**RECORDED DATA:**

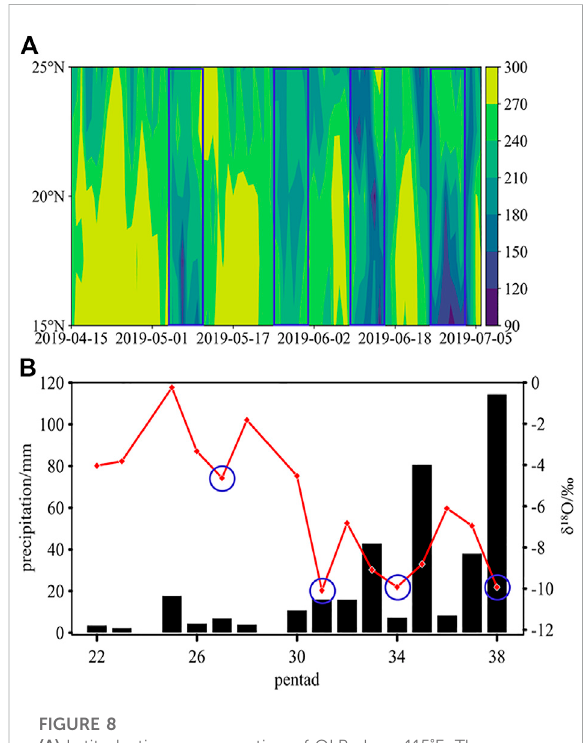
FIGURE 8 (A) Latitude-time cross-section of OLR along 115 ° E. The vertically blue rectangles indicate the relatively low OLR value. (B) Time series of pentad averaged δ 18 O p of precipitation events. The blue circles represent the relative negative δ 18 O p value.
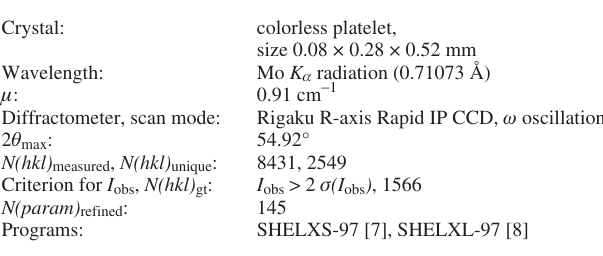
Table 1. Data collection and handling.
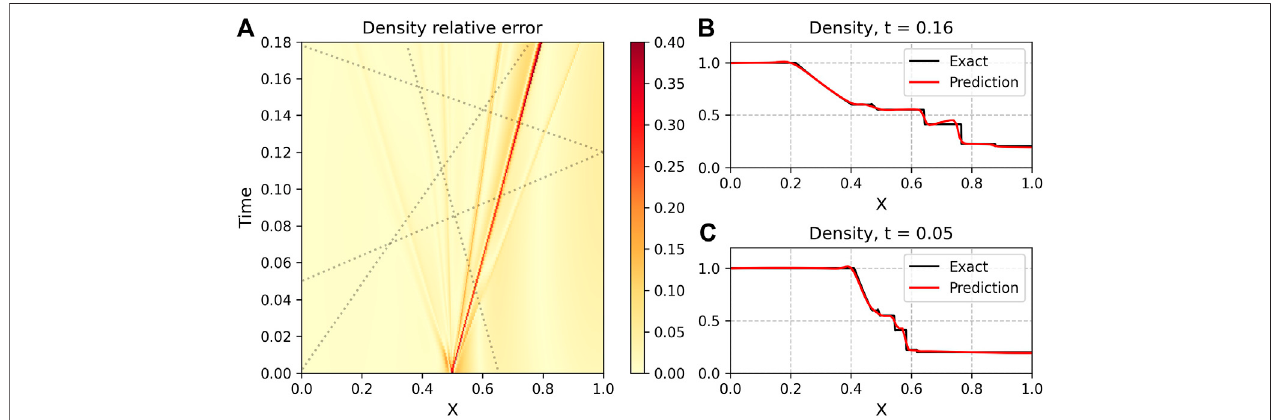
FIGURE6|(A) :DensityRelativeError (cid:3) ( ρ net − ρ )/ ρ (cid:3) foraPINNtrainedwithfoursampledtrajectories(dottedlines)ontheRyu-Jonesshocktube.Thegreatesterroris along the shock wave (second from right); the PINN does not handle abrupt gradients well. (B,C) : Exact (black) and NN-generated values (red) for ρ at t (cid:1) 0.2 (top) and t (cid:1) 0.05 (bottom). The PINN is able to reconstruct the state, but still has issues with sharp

**EXERCISE:** Set down the data above verbatim, omitting every image.

**SOLUTION TO THIS EXERCISE:**
FIGURE 8 (A) Latitude-time cross-section of OLR along 115 ° E. The vertically blue rectangles indicate the relatively low OLR value. (B) Time series of pentad averaged δ 18 O p of precipitation events. The blue circles represent the relative negative δ 18 O p value.
Table 1. Data collection and handling.
FIGURE6|(A) :DensityRelativeError (cid:3) ( ρ net − ρ )/ ρ (cid:3) foraPINNtrainedwithfoursampledtrajectories(dottedlines)ontheRyu-Jonesshocktube.Thegreatesterroris along the shock wave (second from right); the PINN does not handle abrupt gradients well. (B,C) : Exact (black) and NN-generated values (red) for ρ at t (cid:1) 0.2 (top) and t (cid:1) 0.05 (bottom). The PINN is able to reconstruct the state, but still has issues with sharp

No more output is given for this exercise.